WHAT YOU SHOULD DO:
Transcribe the records in full, keeping every character as it is.

EXCERPTED DATA:
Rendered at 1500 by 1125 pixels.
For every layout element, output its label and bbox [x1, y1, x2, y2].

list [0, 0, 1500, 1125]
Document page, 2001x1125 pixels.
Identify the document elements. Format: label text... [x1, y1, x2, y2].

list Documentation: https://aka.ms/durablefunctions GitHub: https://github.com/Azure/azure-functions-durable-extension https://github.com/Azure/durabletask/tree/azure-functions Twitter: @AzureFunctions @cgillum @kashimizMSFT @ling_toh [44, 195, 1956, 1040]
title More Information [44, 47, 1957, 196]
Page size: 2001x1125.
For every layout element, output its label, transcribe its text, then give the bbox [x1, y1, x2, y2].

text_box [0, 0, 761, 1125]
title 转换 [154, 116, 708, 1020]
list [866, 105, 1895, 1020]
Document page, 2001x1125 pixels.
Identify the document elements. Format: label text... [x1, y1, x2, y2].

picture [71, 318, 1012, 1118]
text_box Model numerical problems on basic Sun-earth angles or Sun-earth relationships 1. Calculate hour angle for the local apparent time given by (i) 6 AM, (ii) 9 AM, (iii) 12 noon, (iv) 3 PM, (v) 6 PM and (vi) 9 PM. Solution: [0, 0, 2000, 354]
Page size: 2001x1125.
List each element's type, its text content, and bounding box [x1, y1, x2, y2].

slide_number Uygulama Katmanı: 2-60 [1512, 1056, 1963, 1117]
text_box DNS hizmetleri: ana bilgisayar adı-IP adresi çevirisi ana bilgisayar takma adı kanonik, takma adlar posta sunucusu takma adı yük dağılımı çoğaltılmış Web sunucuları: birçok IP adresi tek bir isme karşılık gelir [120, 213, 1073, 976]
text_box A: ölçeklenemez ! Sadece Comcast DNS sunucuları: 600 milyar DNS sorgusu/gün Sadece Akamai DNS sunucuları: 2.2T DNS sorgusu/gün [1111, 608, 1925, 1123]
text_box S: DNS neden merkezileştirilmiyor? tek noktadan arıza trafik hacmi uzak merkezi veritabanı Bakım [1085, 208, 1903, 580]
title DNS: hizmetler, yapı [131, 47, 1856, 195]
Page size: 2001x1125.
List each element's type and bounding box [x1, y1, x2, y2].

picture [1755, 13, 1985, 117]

EXPECTED OUTPUT:
Rendered at 1500 by 1125 pixels.
For every layout element, output its label and bbox [x1, y1, x2, y2].

list [0, 0, 1500, 1125]
Document page, 2001x1125 pixels.
Identify the document elements. Format: label text... [x1, y1, x2, y2].

list Documentation: https://aka.ms/durablefunctions GitHub: https://github.com/Azure/azure-functions-durable-extension https://github.com/Azure/durabletask/tree/azure-functions Twitter: @AzureFunctions @cgillum @kashimizMSFT @ling_toh [44, 195, 1956, 1040]
title More Information [44, 47, 1957, 196]
Page size: 2001x1125.
For every layout element, output its label, transcribe its text, then give the bbox [x1, y1, x2, y2].

text_box [0, 0, 761, 1125]
title 转换 [154, 116, 708, 1020]
list [866, 105, 1895, 1020]
Document page, 2001x1125 pixels.
Identify the document elements. Format: label text... [x1, y1, x2, y2].

picture [71, 318, 1012, 1118]
text_box Model numerical problems on basic Sun-earth angles or Sun-earth relationships 1. Calculate hour angle for the local apparent time given by (i) 6 AM, (ii) 9 AM, (iii) 12 noon, (iv) 3 PM, (v) 6 PM and (vi) 9 PM. Solution: [0, 0, 2000, 354]
Page size: 2001x1125.
List each element's type, its text content, and bounding box [x1, y1, x2, y2].

slide_number Uygulama Katmanı: 2-60 [1512, 1056, 1963, 1117]
text_box DNS hizmetleri: ana bilgisayar adı-IP adresi çevirisi ana bilgisayar takma adı kanonik, takma adlar posta sunucusu takma adı yük dağılımı çoğaltılmış Web sunucuları: birçok IP adresi tek bir isme karşılık gelir [120, 213, 1073, 976]
text_box A: ölçeklenemez ! Sadece Comcast DNS sunucuları: 600 milyar DNS sorgusu/gün Sadece Akamai DNS sunucuları: 2.2T DNS sorgusu/gün [1111, 608, 1925, 1123]
text_box S: DNS neden merkezileştirilmiyor? tek noktadan arıza trafik hacmi uzak merkezi veritabanı Bakım [1085, 208, 1903, 580]
title DNS: hizmetler, yapı [131, 47, 1856, 195]
Page size: 2001x1125.
List each element's type and bounding box [x1, y1, x2, y2].

picture [1755, 13, 1985, 117]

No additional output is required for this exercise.